[EXERCISE BRIEF]
In the EEO complaint passage, on what date did the agency file its Motion for Summary Judgment?

The record reveals that complainant, a Business Teacher with the agency
filed a formal EEO complaint on May 11, 1999, alleging that the agency
discriminated against her on the bases of sex (female), disability
(prolapsed bladder) and age (64) when:
On January 15, 1999, the agency notified her that her position as
Business Teacher was declared excess for school year 1999-2000.
At the conclusion of the investigation, complainant received a copy
of the investigative report and requested a hearing before an EEOC
Administrative Judge (AJ). On February 13, 2001, the agency filed a
Motion for Summary Judgment. Thereafter, on May 6, 2002, the AJ issued a
decision without a hearing, finding no discrimination. The AJ found that
complainant did not establish that more likely than not, the agency's
articulated reasons were a pretext to mask discrimination. On June 28,
2002, the agency issued a final order implementing the AJ's findings.
On appeal, complainant restates arguments previously made at the hearing
and contends that due to "sudden time constraints," the AJ rushed to
judgment in issuing his decision in this matter. In response, the agency
restates the position it took in its FAD, and requests that we affirm
its final order.

[ITEMS]

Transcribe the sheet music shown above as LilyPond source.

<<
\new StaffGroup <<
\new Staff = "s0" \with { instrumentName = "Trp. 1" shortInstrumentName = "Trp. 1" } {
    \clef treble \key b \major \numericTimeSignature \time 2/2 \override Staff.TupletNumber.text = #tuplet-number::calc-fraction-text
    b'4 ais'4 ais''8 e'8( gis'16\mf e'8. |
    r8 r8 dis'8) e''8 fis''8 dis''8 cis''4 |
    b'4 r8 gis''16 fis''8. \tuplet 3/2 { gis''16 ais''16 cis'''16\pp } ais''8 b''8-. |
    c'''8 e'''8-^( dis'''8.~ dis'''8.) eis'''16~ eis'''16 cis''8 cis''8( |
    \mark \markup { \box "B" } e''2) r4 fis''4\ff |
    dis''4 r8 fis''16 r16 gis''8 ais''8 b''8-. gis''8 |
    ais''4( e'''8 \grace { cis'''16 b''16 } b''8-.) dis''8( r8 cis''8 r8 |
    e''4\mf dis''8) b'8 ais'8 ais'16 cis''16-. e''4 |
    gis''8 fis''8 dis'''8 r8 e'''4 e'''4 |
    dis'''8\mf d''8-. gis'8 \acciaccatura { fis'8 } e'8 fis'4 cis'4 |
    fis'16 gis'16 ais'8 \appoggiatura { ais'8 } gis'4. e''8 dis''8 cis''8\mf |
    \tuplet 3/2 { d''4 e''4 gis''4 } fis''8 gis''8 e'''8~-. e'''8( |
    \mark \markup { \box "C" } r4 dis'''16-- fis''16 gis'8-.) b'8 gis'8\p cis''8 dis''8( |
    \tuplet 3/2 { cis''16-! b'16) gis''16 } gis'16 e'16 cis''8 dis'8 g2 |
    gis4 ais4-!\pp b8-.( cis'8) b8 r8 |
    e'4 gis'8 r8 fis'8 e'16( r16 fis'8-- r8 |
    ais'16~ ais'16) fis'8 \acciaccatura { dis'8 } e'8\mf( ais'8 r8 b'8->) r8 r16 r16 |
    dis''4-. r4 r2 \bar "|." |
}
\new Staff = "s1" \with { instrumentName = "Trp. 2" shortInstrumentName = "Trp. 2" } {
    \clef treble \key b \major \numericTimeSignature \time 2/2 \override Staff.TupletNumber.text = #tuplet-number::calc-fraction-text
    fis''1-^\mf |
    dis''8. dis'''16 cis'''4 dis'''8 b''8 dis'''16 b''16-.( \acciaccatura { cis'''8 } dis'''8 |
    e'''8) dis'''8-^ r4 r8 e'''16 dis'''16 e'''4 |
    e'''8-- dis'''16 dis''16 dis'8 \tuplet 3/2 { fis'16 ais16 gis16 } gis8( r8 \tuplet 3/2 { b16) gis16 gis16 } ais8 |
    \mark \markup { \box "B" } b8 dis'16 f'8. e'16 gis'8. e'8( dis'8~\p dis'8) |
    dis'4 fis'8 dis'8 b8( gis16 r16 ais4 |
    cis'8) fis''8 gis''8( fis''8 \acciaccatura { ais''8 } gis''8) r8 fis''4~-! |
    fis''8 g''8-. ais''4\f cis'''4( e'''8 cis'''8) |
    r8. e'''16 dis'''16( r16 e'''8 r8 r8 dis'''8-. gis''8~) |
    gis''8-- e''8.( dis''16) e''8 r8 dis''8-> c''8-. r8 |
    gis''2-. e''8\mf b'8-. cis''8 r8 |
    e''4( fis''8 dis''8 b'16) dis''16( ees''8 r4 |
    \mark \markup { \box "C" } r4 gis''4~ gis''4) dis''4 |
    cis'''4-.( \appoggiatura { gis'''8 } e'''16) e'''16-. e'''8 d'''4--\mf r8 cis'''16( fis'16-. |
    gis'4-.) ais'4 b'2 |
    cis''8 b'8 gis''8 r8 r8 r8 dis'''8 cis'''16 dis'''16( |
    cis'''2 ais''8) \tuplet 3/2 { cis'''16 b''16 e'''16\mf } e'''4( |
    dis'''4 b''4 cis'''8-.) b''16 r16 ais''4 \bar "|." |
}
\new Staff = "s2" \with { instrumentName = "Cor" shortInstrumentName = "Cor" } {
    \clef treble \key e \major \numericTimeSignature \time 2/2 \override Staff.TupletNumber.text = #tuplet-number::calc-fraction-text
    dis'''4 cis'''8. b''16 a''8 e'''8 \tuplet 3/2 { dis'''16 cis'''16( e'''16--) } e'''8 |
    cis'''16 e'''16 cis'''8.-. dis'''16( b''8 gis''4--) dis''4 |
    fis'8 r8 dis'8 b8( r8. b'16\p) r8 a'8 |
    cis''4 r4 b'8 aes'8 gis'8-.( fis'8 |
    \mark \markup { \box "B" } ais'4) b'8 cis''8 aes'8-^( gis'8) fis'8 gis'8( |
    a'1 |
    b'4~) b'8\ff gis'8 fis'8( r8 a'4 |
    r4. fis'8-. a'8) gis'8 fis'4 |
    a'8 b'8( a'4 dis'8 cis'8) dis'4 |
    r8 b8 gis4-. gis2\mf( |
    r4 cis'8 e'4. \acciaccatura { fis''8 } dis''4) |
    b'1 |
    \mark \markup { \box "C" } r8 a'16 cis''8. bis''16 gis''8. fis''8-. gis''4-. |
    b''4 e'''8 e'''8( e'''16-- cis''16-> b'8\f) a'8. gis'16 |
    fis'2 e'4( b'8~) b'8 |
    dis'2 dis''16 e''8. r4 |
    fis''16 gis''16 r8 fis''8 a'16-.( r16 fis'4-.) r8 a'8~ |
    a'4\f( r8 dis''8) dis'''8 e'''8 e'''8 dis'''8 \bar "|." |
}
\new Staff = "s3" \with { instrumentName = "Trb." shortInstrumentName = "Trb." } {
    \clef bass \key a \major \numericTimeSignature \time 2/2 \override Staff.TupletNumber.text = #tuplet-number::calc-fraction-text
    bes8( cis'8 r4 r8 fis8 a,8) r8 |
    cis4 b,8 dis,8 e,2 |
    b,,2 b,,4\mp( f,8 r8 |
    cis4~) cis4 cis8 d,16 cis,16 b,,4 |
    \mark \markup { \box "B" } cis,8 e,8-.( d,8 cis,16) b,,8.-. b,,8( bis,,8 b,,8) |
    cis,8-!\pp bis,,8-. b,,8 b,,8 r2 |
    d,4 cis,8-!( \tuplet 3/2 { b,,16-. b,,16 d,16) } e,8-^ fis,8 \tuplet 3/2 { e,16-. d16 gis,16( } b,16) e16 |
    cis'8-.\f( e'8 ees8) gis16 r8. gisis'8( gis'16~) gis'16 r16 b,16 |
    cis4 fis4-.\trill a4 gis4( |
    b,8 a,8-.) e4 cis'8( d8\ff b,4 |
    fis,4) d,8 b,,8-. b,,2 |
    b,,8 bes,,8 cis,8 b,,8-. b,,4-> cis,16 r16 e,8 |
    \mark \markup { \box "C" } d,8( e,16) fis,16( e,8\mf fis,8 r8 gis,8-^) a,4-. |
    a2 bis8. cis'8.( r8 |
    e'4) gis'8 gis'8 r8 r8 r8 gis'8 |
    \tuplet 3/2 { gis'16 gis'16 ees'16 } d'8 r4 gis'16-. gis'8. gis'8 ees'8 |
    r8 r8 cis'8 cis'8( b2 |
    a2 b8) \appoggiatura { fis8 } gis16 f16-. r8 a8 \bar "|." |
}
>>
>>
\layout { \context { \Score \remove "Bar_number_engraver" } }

[EXERCISE SOLUTION]
February 13, 2001